### Assignment
Reproduce the part of the asymptote explanation starting at "as #xto+-oo,yto(1+0-0)/(1-0-0)#" and ending at "no oblique asymptotes.", word for word.

### Document extract
══════════

How do you find the Vertical, Horizontal, and Oblique Asymptote given #y = (x^2 + 2x - 3)/( x^2 - 5x - 6) #?

1 Answer
Jan 23, 2017

vertical asymptotes at x = -1 and x = 6
horizontal asymptote at y = 1

Explanation:

The denominator of y cannot be zero as this would make y undefined. Equating the denominator to zero and solving gives the values that x cannot be and if the numerator is non-zero for these values then they are vertical asymptotes.

solve : #x^2-5x-6=0rArr(x-6)(x+1)=0#

#rArrx=-1" and "x=6" are the asymptotes"#

Horizontal asymptotes occur as

#lim_(xto+-oo),ytoc" ( a constant)"#

divide terms on numerator/denominator by the highest power of x, that is #x^2#

#y=(x^2/x^2+(2x)/x^2-3/x^2)/(x^2/x^2-(5x)/x^2-6/x^2)=(1+2/x-3/x^2)/(1-5/x-6/x^2)#

as #xto+-oo,yto(1+0-0)/(1-0-0)#

#rArry=1" is the asymptote"#

Oblique asymptotes occur when the degree of the numerator > degree of the denominator. This is not the case here ( both of degree 2 ) Hence there are no oblique asymptotes.
graph{(x^2+2x-3)/(x^2-5x-6) [-10, 10, -5, 5]}

══════════

Page-level text extractions

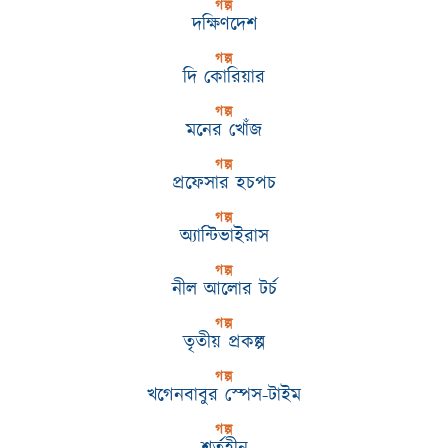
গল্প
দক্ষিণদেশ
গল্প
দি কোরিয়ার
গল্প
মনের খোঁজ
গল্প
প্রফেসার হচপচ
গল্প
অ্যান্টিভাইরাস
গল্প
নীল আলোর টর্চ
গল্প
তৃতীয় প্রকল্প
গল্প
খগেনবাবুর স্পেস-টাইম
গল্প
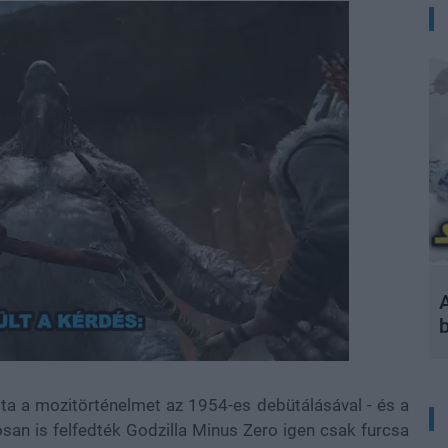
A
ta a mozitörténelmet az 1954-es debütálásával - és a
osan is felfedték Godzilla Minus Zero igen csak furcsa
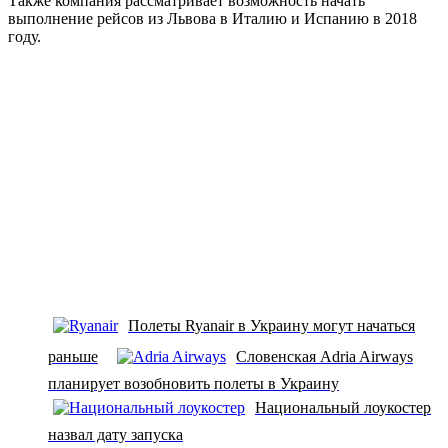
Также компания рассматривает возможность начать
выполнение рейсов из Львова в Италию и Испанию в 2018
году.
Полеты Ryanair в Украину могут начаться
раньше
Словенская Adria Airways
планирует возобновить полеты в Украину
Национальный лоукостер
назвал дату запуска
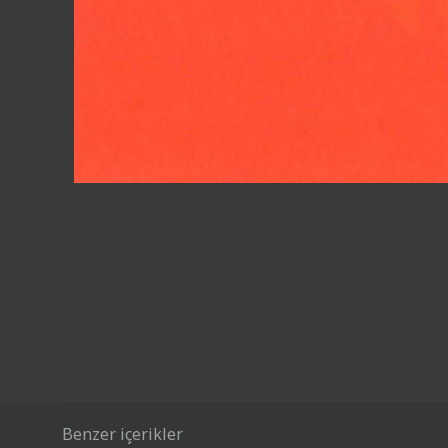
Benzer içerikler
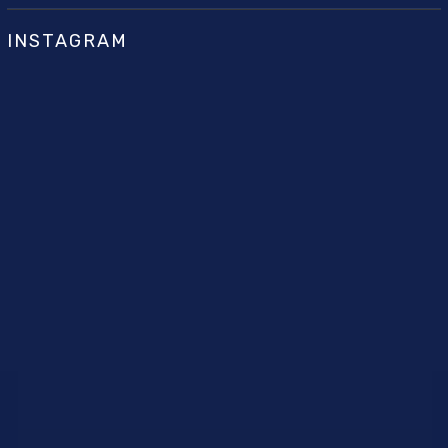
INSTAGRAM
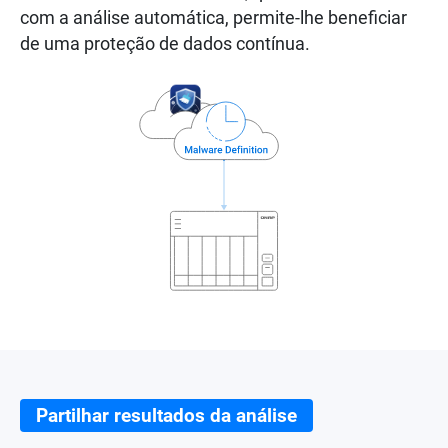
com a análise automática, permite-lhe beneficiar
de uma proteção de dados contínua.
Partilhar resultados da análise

══════════

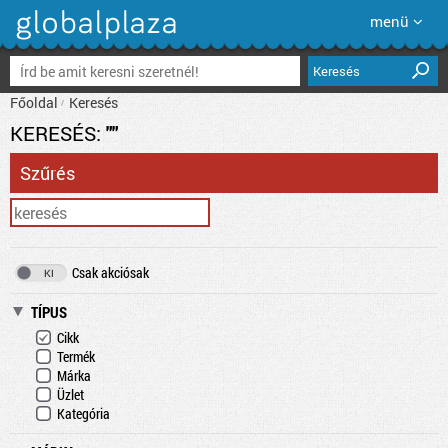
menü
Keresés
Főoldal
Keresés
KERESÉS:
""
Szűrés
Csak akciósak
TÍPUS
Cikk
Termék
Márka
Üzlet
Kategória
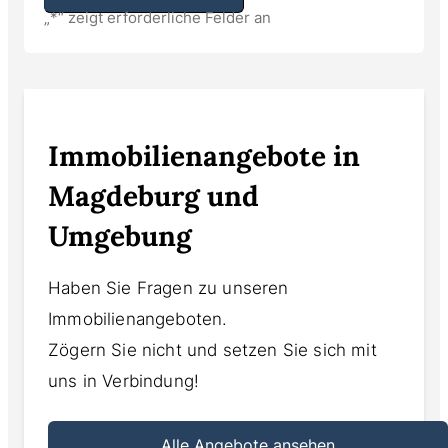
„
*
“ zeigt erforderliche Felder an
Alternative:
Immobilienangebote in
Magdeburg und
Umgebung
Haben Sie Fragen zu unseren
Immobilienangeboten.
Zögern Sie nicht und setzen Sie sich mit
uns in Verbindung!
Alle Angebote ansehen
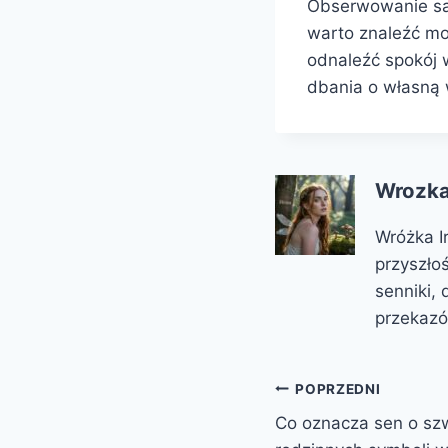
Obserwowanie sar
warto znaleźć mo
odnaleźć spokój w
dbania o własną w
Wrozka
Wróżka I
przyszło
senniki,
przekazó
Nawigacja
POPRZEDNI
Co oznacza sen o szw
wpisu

══════════

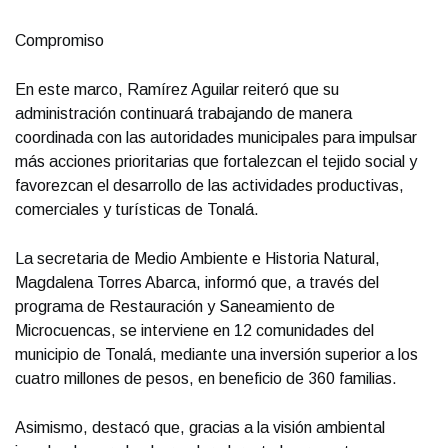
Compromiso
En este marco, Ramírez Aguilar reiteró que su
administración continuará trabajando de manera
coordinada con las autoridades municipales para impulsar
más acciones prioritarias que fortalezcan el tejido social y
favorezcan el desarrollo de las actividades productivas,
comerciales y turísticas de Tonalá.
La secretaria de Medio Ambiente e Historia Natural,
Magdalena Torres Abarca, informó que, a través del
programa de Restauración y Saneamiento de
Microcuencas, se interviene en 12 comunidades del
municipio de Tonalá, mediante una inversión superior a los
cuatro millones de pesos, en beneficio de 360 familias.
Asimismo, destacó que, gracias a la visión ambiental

══════════

### Answer space
as #xto+-oo,yto(1+0-0)/(1-0-0)#

#rArry=1" is the asymptote"#

Oblique asymptotes occur when the degree of the numerator > degree of the denominator. This is not the case here ( both of degree 2 ) Hence there are no oblique asymptotes.